Thursday, May 2, 2013

DOB now cracking down on shady real estate agents and brokers

From the NY Times:

The Department of Buildings has begun issuing fines to agents and brokers who advertise and show illegal apartments for rent, a new step in a long battle that has traditionally taken on owners of illegal dwellings. The fines, which have been issued to the agents and the companies they work for, begin at $3,600 and can go up to five times that amount.

“They are the people in the middle in many cases, the licensed salesperson and the broker,” said the buildings commissioner, Robert D. LiMandri. “They are the enabler. We have to hold them accountable, too.”

From January to March, inspectors combed through listing Web sites like craigslist, and then, posing as curious potential renters, went to see 50 apartments they considered suspicious. (Telltale signs of an apartment without the proper certificate of occupancy might be a listing that says all utilities are included, for example.)

The department issued fines to 10 agents, including agents at Douglas Elliman and Halstead Property, for listing apartments in a variety of neighborhoods and boroughs, including Park Slope and Brighton Beach in Brooklyn, and Hamilton Heights in Upper Manhattan.

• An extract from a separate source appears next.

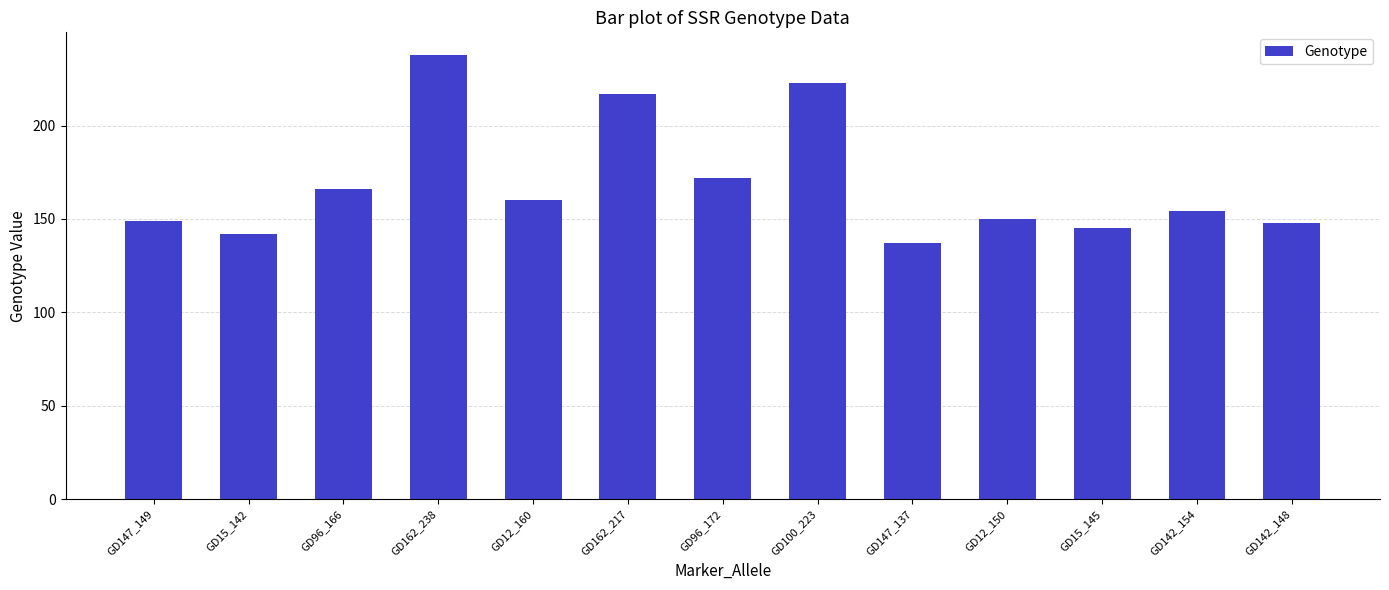

Count the number of data series in this chart.

1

All of the apartments were in the basement or the cellar, and most did not have the required two means of egress, the department said. The department says the building code gives it the right to issue fines to agents; in the future, it may go after brokers who supervise the agents as well.

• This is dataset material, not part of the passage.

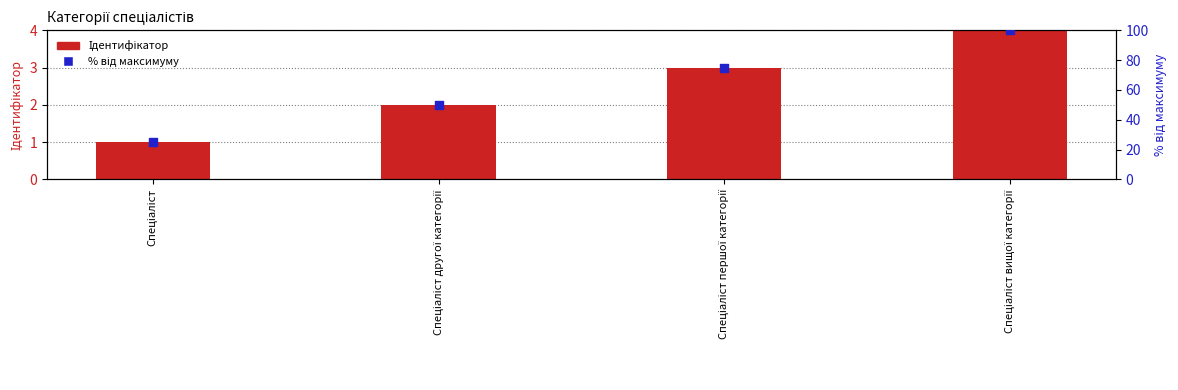

At how many categories does at least one series exceed 95?

1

Spokesmen for Douglas Elliman and Halstead Property declined to comment.

This investigation, which the department theatrically calls, “Operation: Danger Included,” is not its first foray into undercover work. In 2010, it began a similar sting operation, looking for illegal apartments and fining the landlords. The crackdown continued last month as a landlord in Queens was charged with reckless endangerment for cramming nearly 50 people into converted apartments, including in garages and cellars.

“Frankly, illegal conversions can kill you,” Mr. LiMandri said. “It’s very simple to go on our Web site and figure out if it’s an illegal apartment or not.”

5 comments:

Anonymous said...

Are you going to be scoping Queens for these kind of illegal apartments...or just the yuppie-puppy enclaves in Manhattan and Brooklyn?

C'mon...Flushing, for example, is the epicenter for devious Oriental brokers pushing illegal basement conversions.

Or does DOB not want to offend the Asiatics?

Anonymous said...

I agree Flushing real estate must be investigated for illegal conversions too. You will have to read all the local papers in many different languages. I would also investigate the many Churches that pop up on almost every other block. They are just fronts for tax evasion.

Anonymous said...

Everyone living next door to or around a home that obviously has an illegal apartment should make an anonymous complaint to the DOB. Inundate the DOB and get the addresses on record.

Bayside is full of illegal basement apartments. In some instances, it is extremely obvious.

For instance, a two-family house with three sets of meters.

This is why our schools are so so so overcrowded in Bayside.




Anonymous said...

Cracking down? My ass crack!

It'll be business as usual at the DOB, after taking a slight recess, from putting up a show.

Bribery and collusion
are what Li Mandri's boys are best at.

Anonymous said...

Go after the owners and shut down the dwellings that illegal - pour resources in DOB - get them teeth to shut down firetraps - send illegal home instead of illegal apartments.